Determine how many lines of the material below contain the string "kern", matching case exactly. Reply with the number alone.

• [Task inputs]:
··········
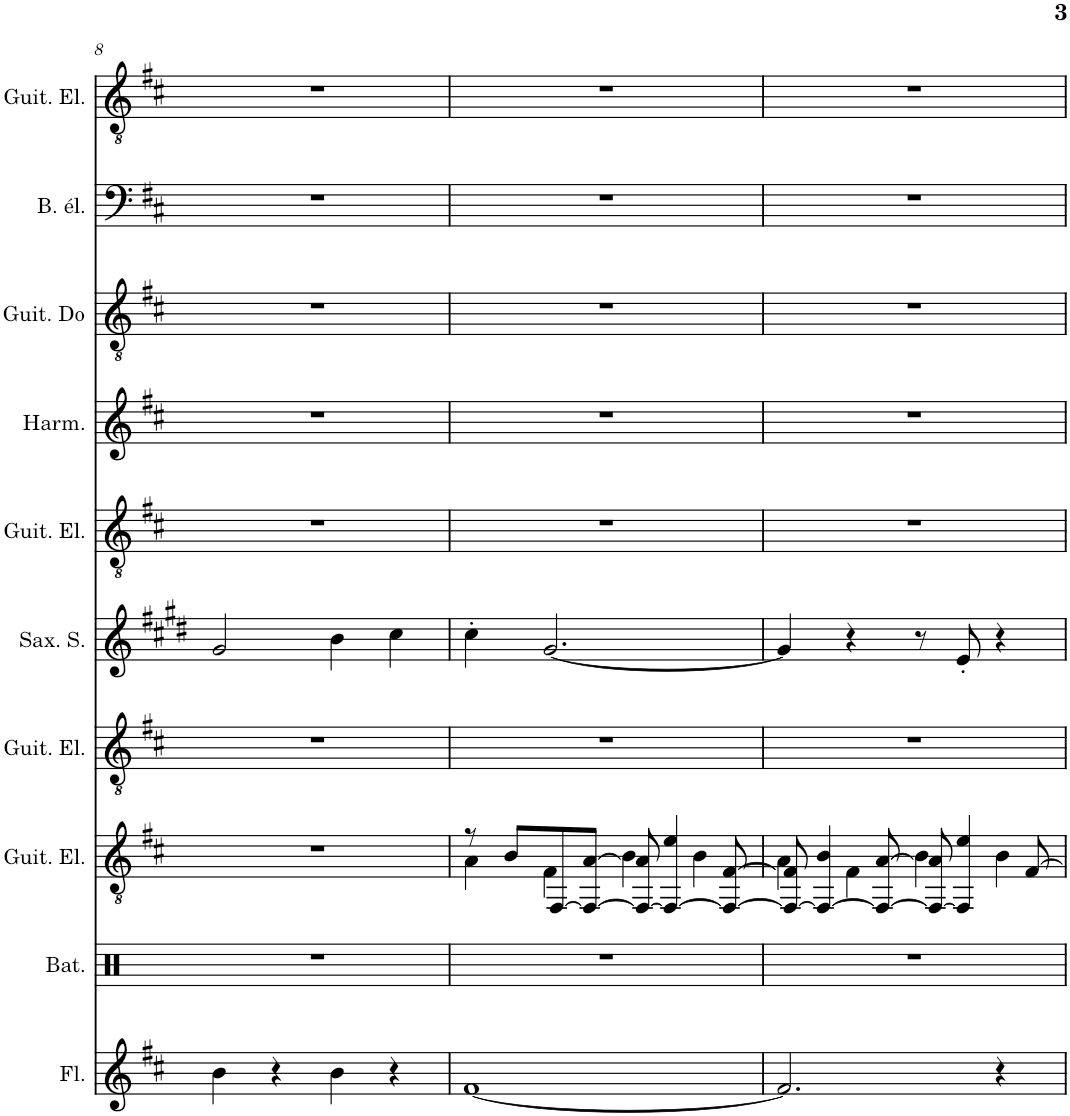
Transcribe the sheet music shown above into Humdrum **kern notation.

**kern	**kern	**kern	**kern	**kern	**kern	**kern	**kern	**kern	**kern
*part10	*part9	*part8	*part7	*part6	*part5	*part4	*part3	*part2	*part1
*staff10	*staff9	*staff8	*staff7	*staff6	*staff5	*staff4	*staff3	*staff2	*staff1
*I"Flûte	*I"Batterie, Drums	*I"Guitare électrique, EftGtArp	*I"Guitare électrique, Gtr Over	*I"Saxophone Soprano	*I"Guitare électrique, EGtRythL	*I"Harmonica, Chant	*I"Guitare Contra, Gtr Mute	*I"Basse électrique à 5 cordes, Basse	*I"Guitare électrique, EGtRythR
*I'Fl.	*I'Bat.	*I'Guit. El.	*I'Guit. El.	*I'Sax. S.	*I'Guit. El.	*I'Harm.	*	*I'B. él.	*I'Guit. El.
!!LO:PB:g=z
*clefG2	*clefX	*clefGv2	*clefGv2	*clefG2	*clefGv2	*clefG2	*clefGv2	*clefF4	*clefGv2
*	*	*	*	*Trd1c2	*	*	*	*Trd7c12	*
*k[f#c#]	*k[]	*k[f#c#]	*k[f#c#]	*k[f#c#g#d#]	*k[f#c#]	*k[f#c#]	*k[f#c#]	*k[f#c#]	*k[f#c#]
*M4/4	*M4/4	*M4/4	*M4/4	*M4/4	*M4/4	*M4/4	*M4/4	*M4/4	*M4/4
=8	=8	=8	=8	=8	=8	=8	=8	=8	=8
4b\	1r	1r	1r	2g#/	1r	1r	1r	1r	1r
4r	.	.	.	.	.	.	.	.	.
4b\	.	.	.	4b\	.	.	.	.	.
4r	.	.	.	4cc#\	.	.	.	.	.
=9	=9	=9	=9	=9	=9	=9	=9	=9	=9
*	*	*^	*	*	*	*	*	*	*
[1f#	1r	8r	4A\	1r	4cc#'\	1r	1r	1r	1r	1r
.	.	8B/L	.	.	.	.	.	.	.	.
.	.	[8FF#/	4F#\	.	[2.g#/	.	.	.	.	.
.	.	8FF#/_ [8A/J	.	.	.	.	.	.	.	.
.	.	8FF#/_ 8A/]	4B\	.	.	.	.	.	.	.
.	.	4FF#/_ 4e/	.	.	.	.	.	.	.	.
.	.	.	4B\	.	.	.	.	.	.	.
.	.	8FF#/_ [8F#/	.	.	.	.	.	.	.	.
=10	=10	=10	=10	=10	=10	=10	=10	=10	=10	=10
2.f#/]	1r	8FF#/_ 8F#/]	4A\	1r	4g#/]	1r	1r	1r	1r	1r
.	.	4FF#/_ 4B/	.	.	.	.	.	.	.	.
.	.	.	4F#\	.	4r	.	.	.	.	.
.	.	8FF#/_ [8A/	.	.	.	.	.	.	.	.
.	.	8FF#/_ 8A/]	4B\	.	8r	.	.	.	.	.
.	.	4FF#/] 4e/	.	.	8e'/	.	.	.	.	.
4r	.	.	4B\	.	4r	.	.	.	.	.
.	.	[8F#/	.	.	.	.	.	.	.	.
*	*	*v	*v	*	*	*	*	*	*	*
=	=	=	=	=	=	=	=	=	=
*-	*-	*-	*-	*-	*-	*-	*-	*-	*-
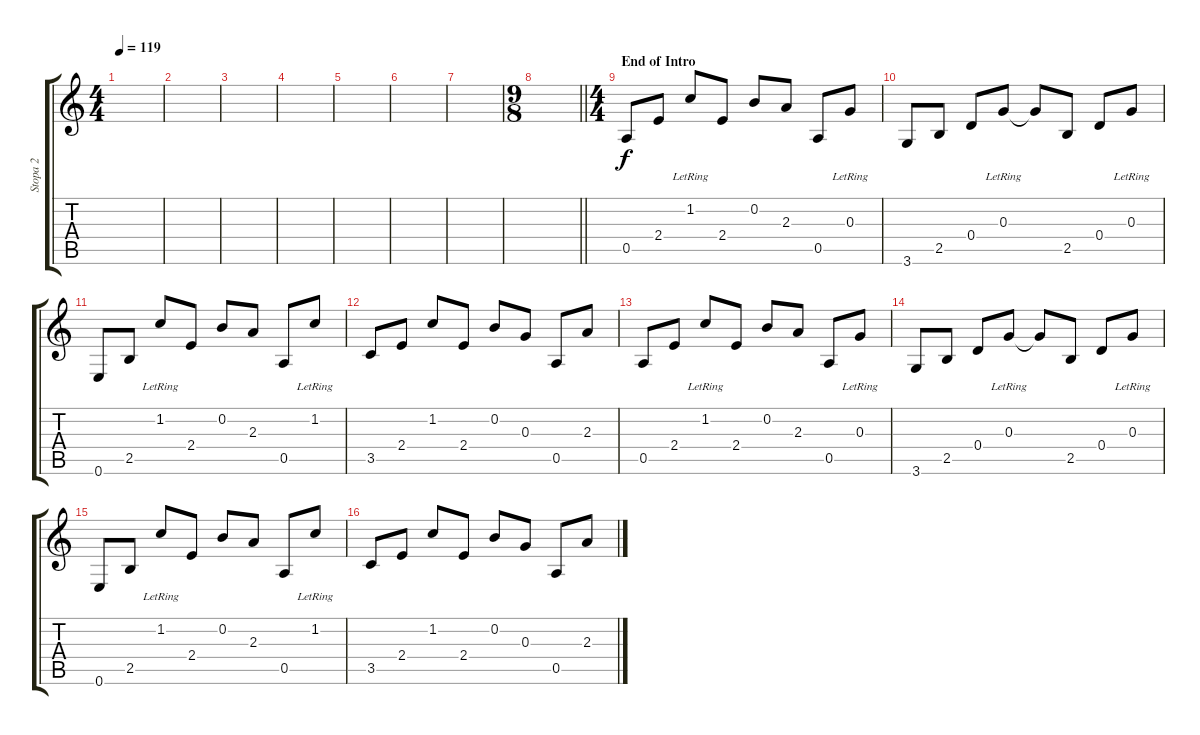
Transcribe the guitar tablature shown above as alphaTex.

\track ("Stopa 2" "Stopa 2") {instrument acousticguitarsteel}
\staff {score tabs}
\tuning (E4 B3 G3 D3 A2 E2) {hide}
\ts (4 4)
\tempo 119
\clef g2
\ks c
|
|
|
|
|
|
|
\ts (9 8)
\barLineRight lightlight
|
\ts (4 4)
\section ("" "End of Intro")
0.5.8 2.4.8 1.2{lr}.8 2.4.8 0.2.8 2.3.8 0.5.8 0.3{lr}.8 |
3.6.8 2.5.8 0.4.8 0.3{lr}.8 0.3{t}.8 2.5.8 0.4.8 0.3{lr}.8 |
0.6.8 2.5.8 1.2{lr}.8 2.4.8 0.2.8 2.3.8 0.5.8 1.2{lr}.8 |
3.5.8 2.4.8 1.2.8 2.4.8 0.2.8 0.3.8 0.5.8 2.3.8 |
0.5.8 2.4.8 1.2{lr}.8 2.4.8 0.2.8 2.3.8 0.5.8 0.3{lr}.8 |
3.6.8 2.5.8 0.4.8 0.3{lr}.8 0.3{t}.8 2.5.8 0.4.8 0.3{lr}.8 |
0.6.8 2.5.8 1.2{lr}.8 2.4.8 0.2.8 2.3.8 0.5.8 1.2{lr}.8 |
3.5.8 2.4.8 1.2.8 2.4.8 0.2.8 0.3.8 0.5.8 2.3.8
··········
• [Result of the exercise]:
2